A orillas del Henares.
1.- INTRODUCCIÓN.
1.3.-
LA MONTAÑA.
El nacimiento de un río literario debe estar en las cercanías de una montaña, con abundancia de bosque que proteja y esconda la fuente inicial. Así quedan unidos el río y la montaña, aunque ésta también tenga protagonismo por sí sola.
“… Geología yacente, sin más huellas / que una nostalgia trémula de aquellas / palmas de Dios palpando su relieve. / Pero algo, Urbión, no duerme en tu nevero, / que entre pañales de tu virgen nieve / sin cesar nace y llora el niño Duero”. (Gerardo Diego, Cumbre de Urbión).
MITOLOGÍA
El dominio que la montaña ejerce sobre el paisaje ha hecho que siempre tuviera un aire mítico y sagrado. Las civilizaciones primitivas sacralizaban sus montañas, pero no se atrevían a escalarlas porque eran lugares terribles y misteriosos. Es raro encontrar en la literatura antigua relatos de humanos subiendo montañas a pesar de la fascinación que originaban, no obstante, la mitología está llena de referencias.

-*-

TU TAREA:
Transcribe sin cambios el pasaje del texto de arriba sobre la montaña: empieza en las palabras "1.- INTRODUCCIÓN." y detente después de "por sí sola.".

-*-

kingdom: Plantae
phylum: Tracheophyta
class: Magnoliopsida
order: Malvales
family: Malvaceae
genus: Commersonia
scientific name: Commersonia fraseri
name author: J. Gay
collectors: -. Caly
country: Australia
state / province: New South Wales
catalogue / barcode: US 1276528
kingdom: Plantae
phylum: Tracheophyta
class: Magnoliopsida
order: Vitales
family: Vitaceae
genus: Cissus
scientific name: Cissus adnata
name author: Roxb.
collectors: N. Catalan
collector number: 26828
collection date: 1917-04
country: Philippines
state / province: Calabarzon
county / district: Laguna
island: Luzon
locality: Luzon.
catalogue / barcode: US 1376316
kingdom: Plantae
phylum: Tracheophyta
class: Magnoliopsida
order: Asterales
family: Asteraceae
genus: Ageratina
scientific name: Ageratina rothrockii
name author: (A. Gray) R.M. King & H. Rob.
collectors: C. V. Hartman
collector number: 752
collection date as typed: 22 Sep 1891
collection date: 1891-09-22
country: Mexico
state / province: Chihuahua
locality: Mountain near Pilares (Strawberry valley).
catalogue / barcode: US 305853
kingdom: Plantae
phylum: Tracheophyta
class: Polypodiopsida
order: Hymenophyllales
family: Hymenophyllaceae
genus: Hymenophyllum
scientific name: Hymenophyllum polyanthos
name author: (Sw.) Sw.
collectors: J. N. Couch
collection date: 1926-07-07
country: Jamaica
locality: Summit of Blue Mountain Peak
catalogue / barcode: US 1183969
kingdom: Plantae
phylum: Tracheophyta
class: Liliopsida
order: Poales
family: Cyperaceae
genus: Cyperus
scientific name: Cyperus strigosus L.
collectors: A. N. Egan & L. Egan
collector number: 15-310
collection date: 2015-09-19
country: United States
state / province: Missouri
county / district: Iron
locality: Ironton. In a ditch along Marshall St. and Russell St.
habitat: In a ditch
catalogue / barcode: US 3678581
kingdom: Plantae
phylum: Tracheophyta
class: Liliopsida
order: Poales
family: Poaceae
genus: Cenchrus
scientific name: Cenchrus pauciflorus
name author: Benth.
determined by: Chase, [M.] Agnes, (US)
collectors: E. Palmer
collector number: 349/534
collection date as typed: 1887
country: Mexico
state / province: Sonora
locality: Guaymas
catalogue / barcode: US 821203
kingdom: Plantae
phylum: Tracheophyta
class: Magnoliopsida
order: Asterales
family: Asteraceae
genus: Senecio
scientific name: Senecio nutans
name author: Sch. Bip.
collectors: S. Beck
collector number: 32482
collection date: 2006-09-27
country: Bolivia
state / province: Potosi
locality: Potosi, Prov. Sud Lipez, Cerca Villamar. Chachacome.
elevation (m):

-*-

RESPUESTA AQUÍ ABAJO:
1.- INTRODUCCIÓN.
1.3.-
LA MONTAÑA.
El nacimiento de un río literario debe estar en las cercanías de una montaña, con abundancia de bosque que proteja y esconda la fuente inicial. Así quedan unidos el río y la montaña, aunque ésta también tenga protagonismo por sí sola.